SOURCE PASSAGE »
━━━━━━━━━━━━━━━━
No Fee, No Interest to SBA. Have to intuit that Comm. Lenders MAY charge a fee
and/or interest or their incentive is zero. Perhaps an incentive is to save an
otherwise lost loan. Probably will see Comm. Lenders getting a fair fee up front
from the ARC proceeds and maybe a small interest carry over the term or even
renegotiating the primary loan to cover the carry on the ARC loan. There has to
be a market value to doing the loan or it won't get done. SBA does not have a
specific application or checklist that I could find. Lenders should worry about
how to document to protect the guaranty when is it called upon.
Yes. We have at least two businesses that would be perfect candidates for this
program. They have been in business 15 = years and need soem help right now.
I want one!
To early to know. Detailed requirements of the guaranty needed.
I need more information, but it sounds like a good idea, especially since the
credit card companies are in a melt-down.
not likely - no stated ability yet to charge an interest rate
Small business is the economic engine to get us out of this recession. The ARC
will be like fuel!
There are still a number of ambiguities to the program, but probably not.
━━━━━━━━━━━━━━━━
(Saved entries)
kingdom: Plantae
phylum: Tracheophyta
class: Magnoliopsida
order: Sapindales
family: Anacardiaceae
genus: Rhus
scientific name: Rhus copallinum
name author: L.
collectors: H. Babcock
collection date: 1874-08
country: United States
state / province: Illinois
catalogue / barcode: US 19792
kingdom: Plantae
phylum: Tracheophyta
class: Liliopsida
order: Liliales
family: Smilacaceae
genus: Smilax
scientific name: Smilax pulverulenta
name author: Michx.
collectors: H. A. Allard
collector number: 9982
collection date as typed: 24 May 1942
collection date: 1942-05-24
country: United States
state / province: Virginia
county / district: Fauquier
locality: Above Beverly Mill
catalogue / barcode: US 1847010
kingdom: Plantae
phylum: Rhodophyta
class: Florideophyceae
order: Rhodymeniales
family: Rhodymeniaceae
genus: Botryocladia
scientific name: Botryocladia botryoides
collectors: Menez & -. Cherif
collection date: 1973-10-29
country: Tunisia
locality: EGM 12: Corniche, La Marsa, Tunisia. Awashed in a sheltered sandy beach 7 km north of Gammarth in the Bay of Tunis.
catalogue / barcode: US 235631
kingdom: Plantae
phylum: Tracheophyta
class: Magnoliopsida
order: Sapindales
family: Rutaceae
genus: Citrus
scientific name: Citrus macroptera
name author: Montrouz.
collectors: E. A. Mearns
━━━━━━━━━━━━━━━━
TASKS TO CARRY OUT »
[1] From the comments on the SBA ARC loan program, extract the passage that begins with "To early to" and ends with "but probably not.".
[2] Continue the comments on the SBA ARC loan program from their last line.

REPLIES »
[1]
To early to know. Detailed requirements of the guaranty needed.
I need more information, but it sounds like a good idea, especially since the
credit card companies are in a melt-down.
not likely - no stated ability yet to charge an interest rate
Small business is the economic engine to get us out of this recession. The ARC
will be like fuel!
There are still a number of ambiguities to the program, but probably not.

[2]
"Interest free to the borrower?" Why would we do that? It looks like we can
charge fees, but why burden the borrower with fees up front when they're cash
strapped already. Proceeds can only be used ot make debt payments so the fees
apparently can't be paid through the loan. Eligibility requirments are still
vague. SBA's web site states that borrowers whose history or past cash flow
indicates the business might not be viable "...are not good candidates.." So are
they eligible or not? I assume additional information will come out on the
program, but as I understand it now, we will not utilize it.
unknown @ this time. Need more details of the program. We feel there will not be
many businesses eligible to meet the guidelines. May further erode our SBA
portfolio, jeopardizes the "risk" grade which we feel is not justified.
We do not yet know if we will participate. Until all the guidelines are
published we cannot assess the program. We might not participate based on
interest rate restrictions that would render the program unprofitable. Also, as
with any SBA guaranty, there is the concern that the agency might repair or
outright refuse to honor the guaranty. This could be a very high-risk form of
lending. We are also attempting to assess the potential demand for the program,
since most existing SBA borrowers are not eligible.
Yes, but probably for current customers only. I hesitate as I have heard nothing
on how the lender can profit - Only that the loans bear no interest for the life
of the loan.
I am banker. My Comment is there needs to be greater clarification on what will
motivate the banks to make these loans. We have scarce resources that we must
employ to make these loans.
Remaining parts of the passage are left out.